[Problems to solve]:
(A) The guidance on responding to unauthorized access to customer information lists what every financial institution's information security program must be designed to do. List each of those aims.
(B) According to the guidance on responding to unauthorized access to customer information, what does the term "customer information" mean?
(C) Carry on the guidance on responding to unauthorized access to customer information, picking up right after its final sentence.

[Document excerpt]:

** BEGIN **

FDIC Law, Regulations, Related Acts
7500 - FRB Regulations
Supplement A to Appendix F to Part 225Interagency Guidance on Response Programs for Unauthorized Access to Customer Information and Customer Notice
This Guidance1 interprets section 501(b) of the Gramm-Leach-Bliley Act ("GLBA") and the Interagency Guidelines Establishing Information Security Standards (the "Security Guidelines")2 and describes response programs, including customer notification procedures, that a financial institution should develop and implement to address unauthorized access to or use of customer information that could result in substantial harm or inconvenience to a customer. The scope of, and definitions of terms used in, this Guidance are identical to those of the Security Guidelines. For example, the term "customer information" is the same term used in the Security Guidelines, and means any record containing nonpublic personal information about a customer, whether in paper, electronic, or other form, maintained by or on behalf of the institution.
A. Interagency Security Guidelines
Section 501(b) of the GLBA required the Agencies to establish appropriate standards for financial institutions subject to their jurisdiction that include administrative, technical, and physical safeguards, to protect the security and confidentiality of customer information. Accordingly, the Agencies issued Security Guidelines requiring every financial institution to have an information security program designed to:
1. Ensure the security and confidentiality of customer information;
2. Protect against any anticipated threats or hazards to the security or integrity of such information; and
3. Protect against unauthorized access to or use of such information that could result in substantial harm or inconvenience to any customer.

** END **

[Data extract]:

** BEGIN **

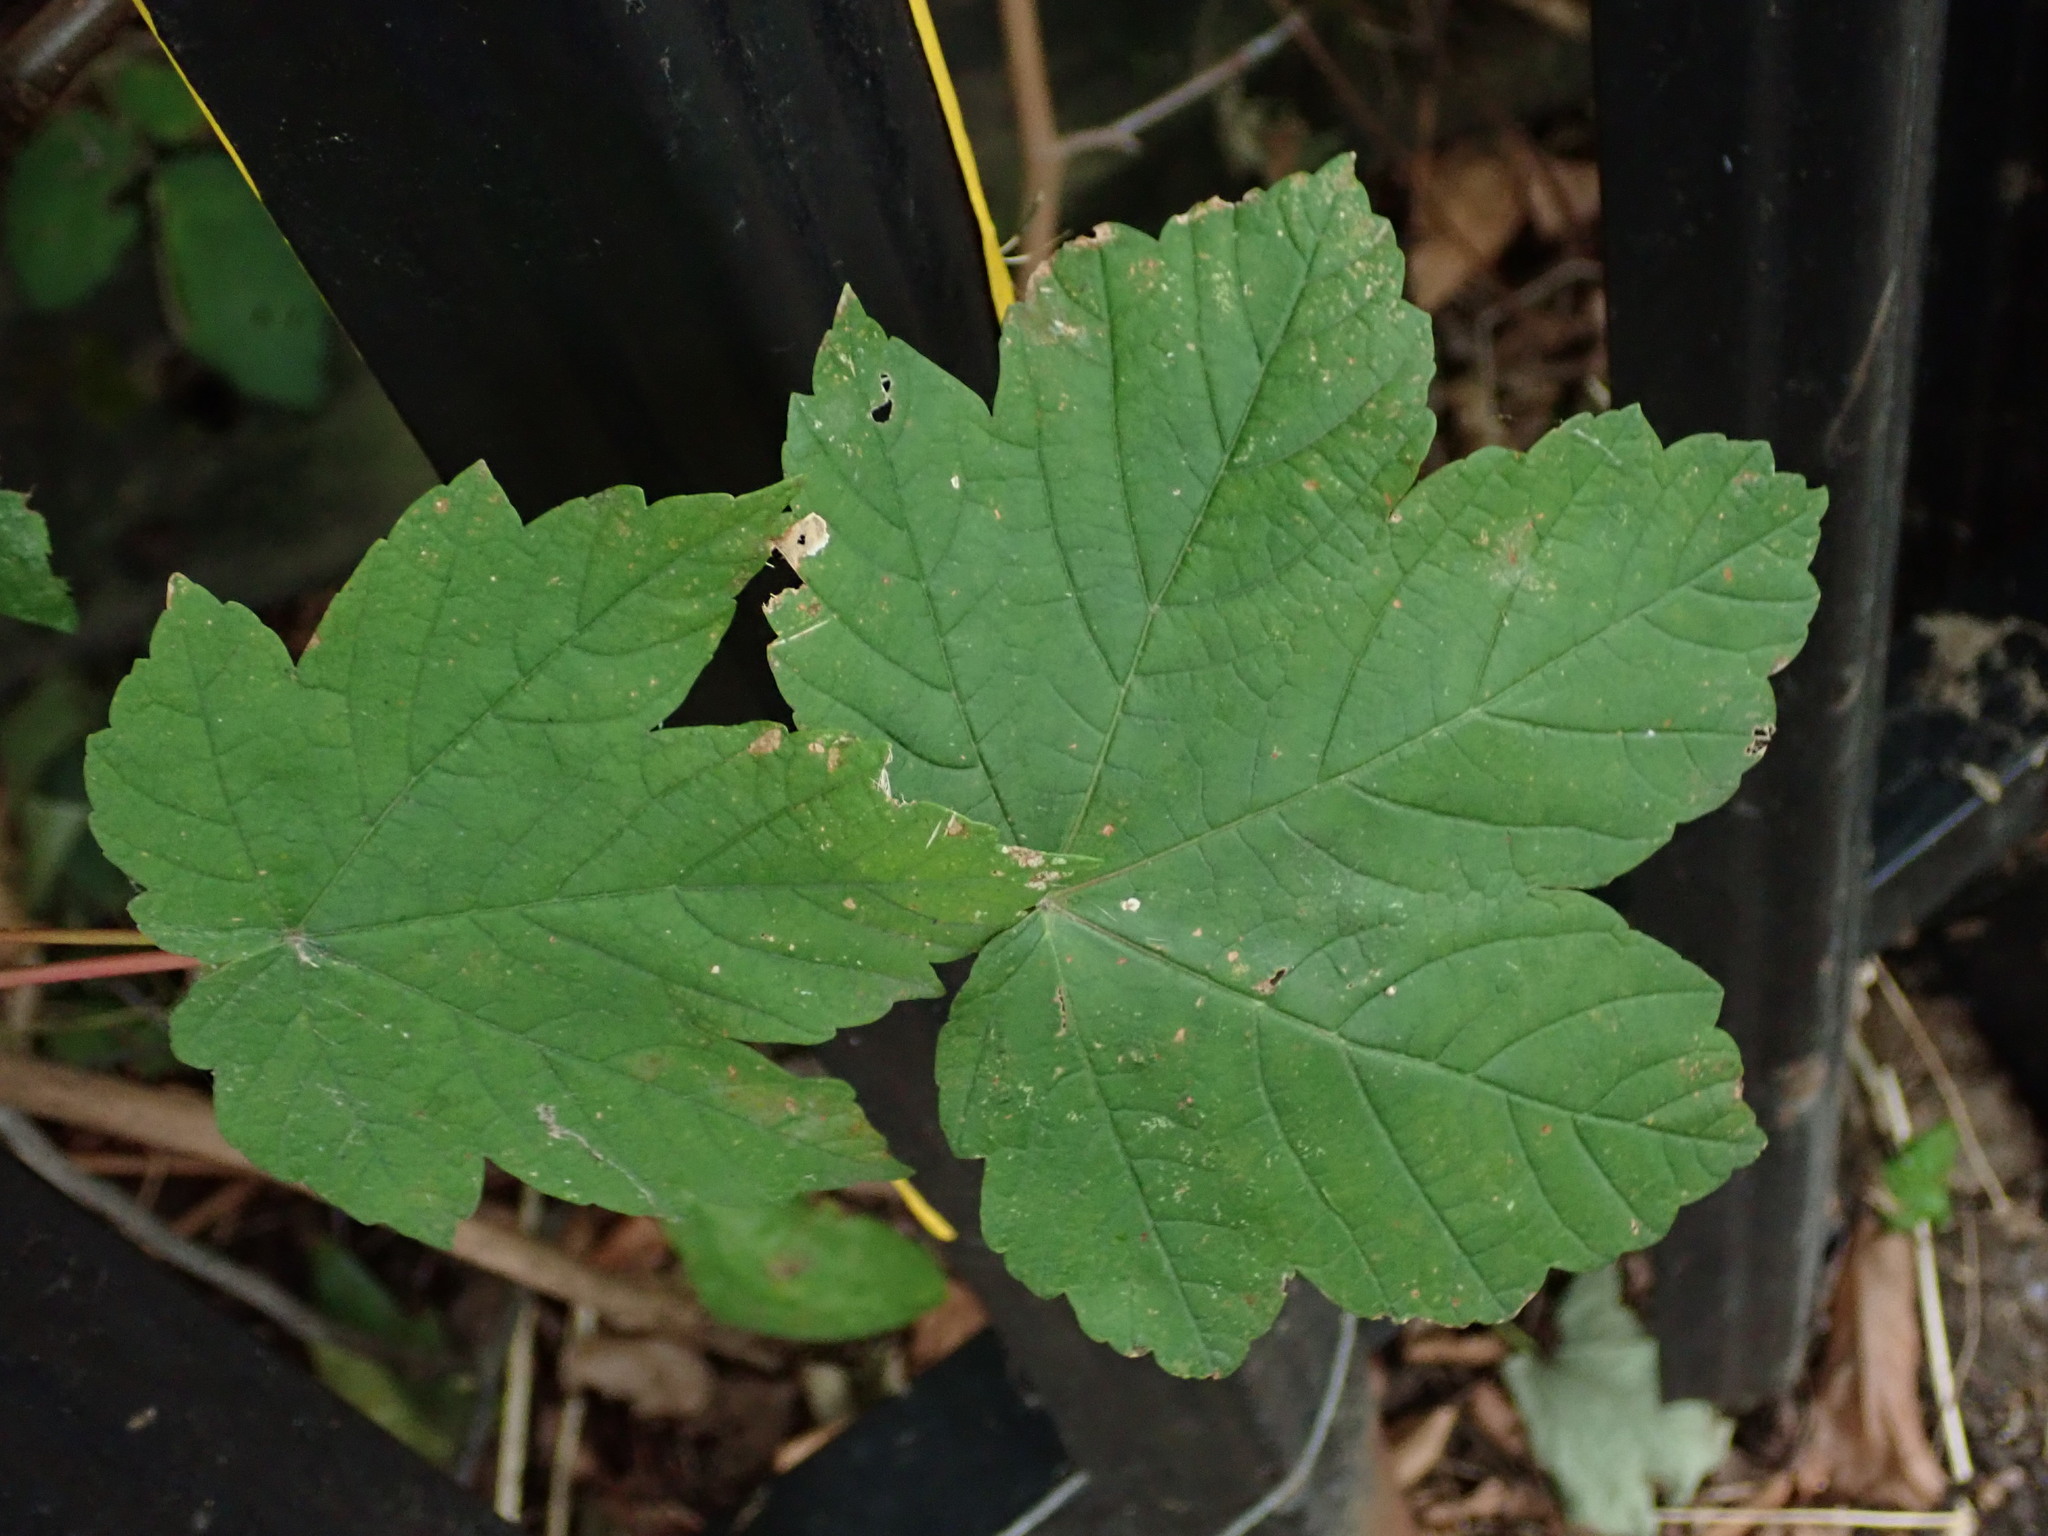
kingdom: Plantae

** END **

[Responses for each task]:
(A)
1. Ensure the security and confidentiality of customer information.
2. Protect against any anticipated threats or hazards to the security or integrity of such information.
3. Protect against unauthorized access to or use of such information that could result in substantial harm or inconvenience to any customer.

(B) It means any record containing nonpublic personal information about a customer, whether in paper, electronic, or other form, maintained by or on behalf of the institution.

(C)
B. Risk Assessment and Controls
1. The Security Guidelines direct every financial institution to assess the following risks, among others, when developing its information security program:
a. Reasonably foreseeable internal and external threats that could result in unauthorized disclosure, misuse, alteration, or destruction of customer information or customer information systems;
b. The likelihood and potential damage of threats, taking into consideration the sensitivity of customer information; and
c. The sufficiency of policies, procedures, customer information systems, and other arrangements in place to control risks.3
2. Following the assessment of these risks, the Security Guidelines require a financial institution to design a program to address the identified risks. The particular security measures an institution should adopt will depend upon the risks presented by the complexity and scope of its business. At a minimum, the financial institution is required to consider the specific security measures enumerated in the Security Guidelines,4 and adopt those that are appropriate for the institution, including:
a. Access controls on customer information systems, including controls to authenticate and permit access only to authorized individuals and controls to prevent employees from providing customer information to unauthorized individuals who may seek to obtain this information through fraudulent means;
b. Background checks for employees with responsibilities for access to customer information; and
c. Response programs that specify actions to be taken when the financial institution suspects or detects that unauthorized individuals have gained access to customer information systems, including appropriate reports to regulatory and law enforcement agencies.5
C. Service Providers
The Security Guidelines direct every financial institution to require its service providers by contract to implement appropriate measures designed to protect against unauthorized access to or use of customer information that could result in substantial harm or inconvenience to any customer.6
II. Response Program
Millions of Americans, throughout the country, have been victims of identity theft.7 Identity thieves misuse personal information they obtain from a number of sources, including financial institutions, to perpetrate identity theft. Therefore, financial institutions should take preventative measures to safeguard customer information against attempts to gain unauthorized access to the information. For example, financial institutions should place access controls on customer information systems and conduct background checks for employees who are authorized to access customer information.8 However, every financial institution should also develop and implement a risk-based response program to address incidents of unauthorized access to customer information in customer information systems9 that occur nonetheless. A response program should be a key part of an institution's information security program.10 The program should be appropriate to the size and complexity of the institution and the nature and scope of its activities.
In addition, each institution should be able to address incidents of unauthorized access to customer information in customer information systems maintained by its domestic and foreign service providers. Therefore, consistent with the obligations in the Guidelines that relate to these arrangements, and with existing guidance on this topic issued by the Agencies,11 an institution's contract with its service provider should require the service provider to take appropriate actions to address incidents of unauthorized access to the financial institution's customer information, including notification to the institution as soon as possible of any such incident, to enable the institution to expeditiously implement its response program.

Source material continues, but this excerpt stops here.